Cold temperatures in California endanger crops

California's $2 billion citrus industry is threatened by a cold snap that has put a big chill on a normally mild climate.
CBS News

By Carter Evans

(CBS News) EDISON, Calif. - In the orchards and fields of southern California, the race is on to save crops from a potentially disastrous freeze. Temperatures are well below normal in much of the state -- 20 degrees below normal in the Los Angeles basin and parts of San Diego County where they are expecting frost on the beaches. The forecast for Big Sur is for temperatures 20 degrees colder than Boston. Even Palm Springs could see temperatures below freezing. This could mean ruined crops and higher prices for fruits and vegetables across the country.

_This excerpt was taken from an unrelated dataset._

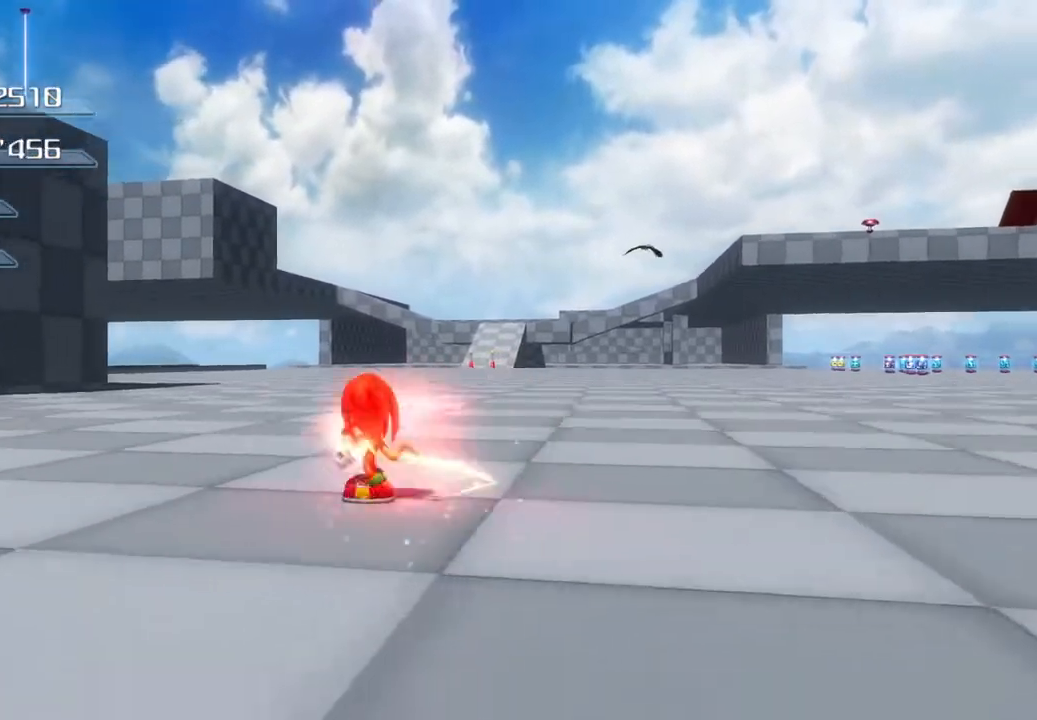
{"buttons": [], "left_stick": "up", "right_stick": "center", "events": [[67, "TRIANGLE", "up"], [134, "TRIANGLE", "down"], [184, "TRIANGLE", "up"], [251, "TRIANGLE", "down"], [301, "TRIANGLE", "up"], [401, "SQUARE", "down"], [434, "SQUARE", "up"]]}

At a southern California orchard, they couldn't pick oranges fast enough.

"Everybody in the citrus business right now is worried," said grower Ben Taft. "Everybody." He knew that any fruit left on the tree this weekend could be ruined by sub-freezing weather.

However, Taft could harvest only 30 percent of his oranges before the temperature plunged. He acknowledged he stands to lose 70 percent of his crop if there's a hard freeze over the next couple of days.

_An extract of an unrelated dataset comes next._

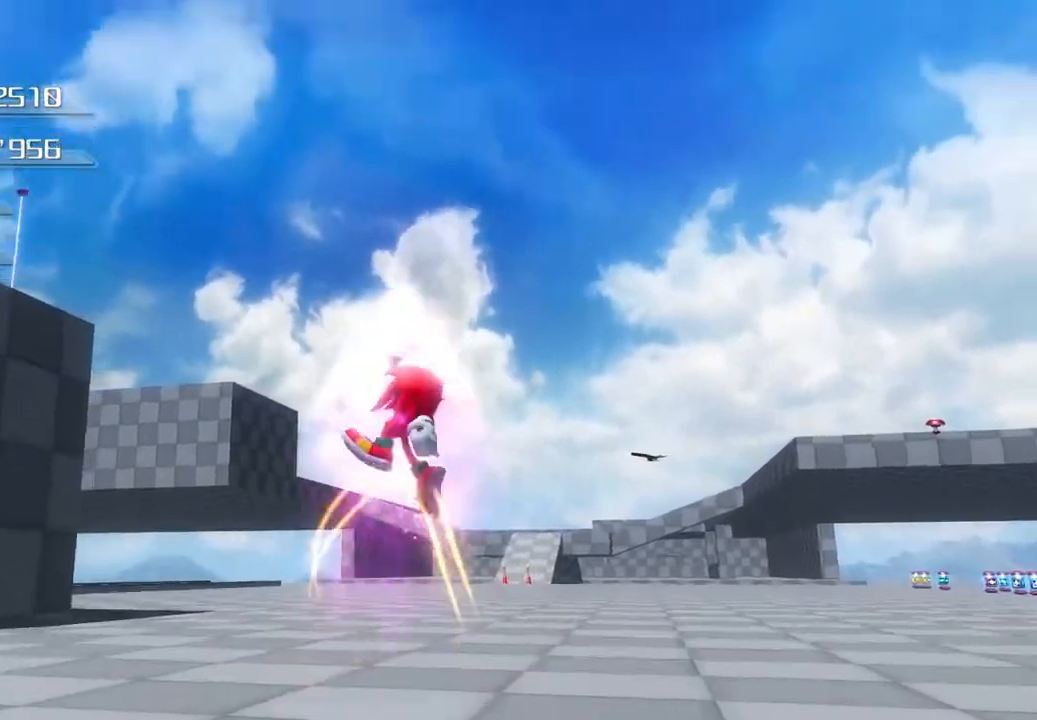
{"buttons": [], "left_stick": "up", "right_stick": "center", "events": [[17, "SQUARE", "down"], [84, "SQUARE", "up"], [167, "SQUARE", "down"], [218, "SQUARE", "up"], [284, "SQUARE", "down"], [351, "SQUARE", "up"], [401, "SQUARE", "down"], [502, "SQUARE", "up"]]}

Ben Taft's grove is just a small part of California's $2 billion citrus industry -- all of it is threatened by a cold snap that has put a big chill on a normally mild climate. At Taft's farm near Bakersfield, it was 26 degrees Saturday morning. On Sunday, it could fall to 19.

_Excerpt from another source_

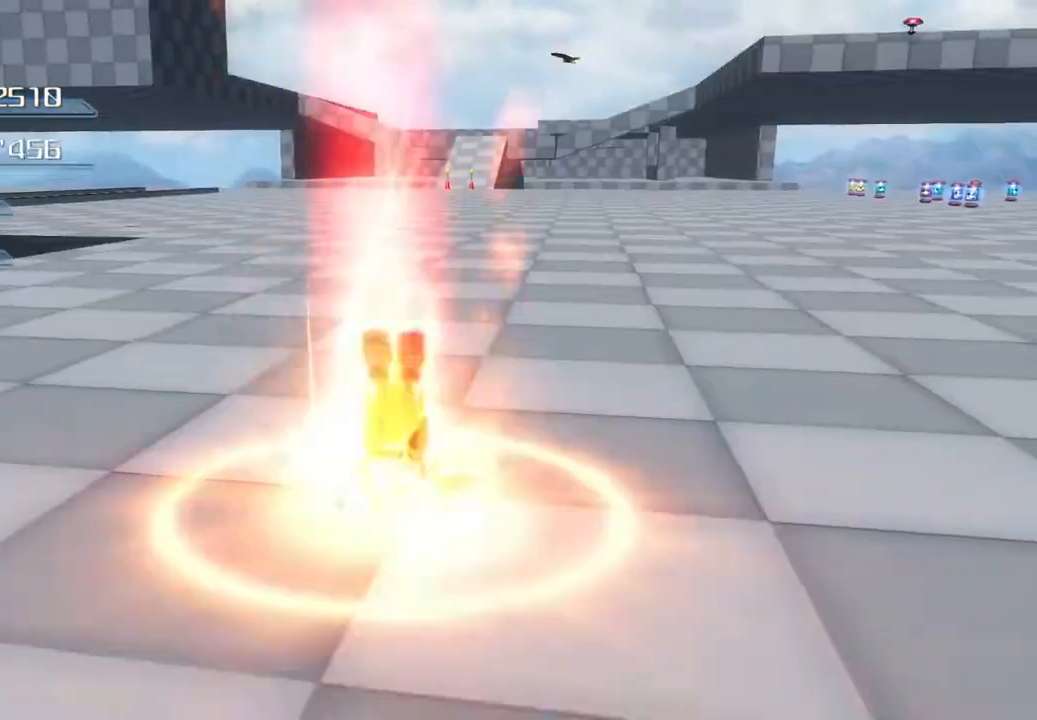
{"buttons": [], "left_stick": "up", "right_stick": "center", "events": [[67, "SQUARE", "down"], [133, "SQUARE", "up"]]}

"It's the cost of doing business," said Taft. "You enjoy the great times and you suffer through the bad times."

The last "bad time" was six years ago -- a hard freeze that lasted five days. "We lost everything," Taft recalled.

Taft said he won't go down without a fight. He's prepared to fly a helicopter over his crops to keep the air moving around the trees. "A couple of degrees can make a difference."

There is also an economic reality. Taft employs 30 workers and if the freeze destroys his crop, "there's nothing to pack and ship," he said. "The packing house does not operate...that's a cold hard reality."

And a bitter reminder that farming is as much about luck as skill.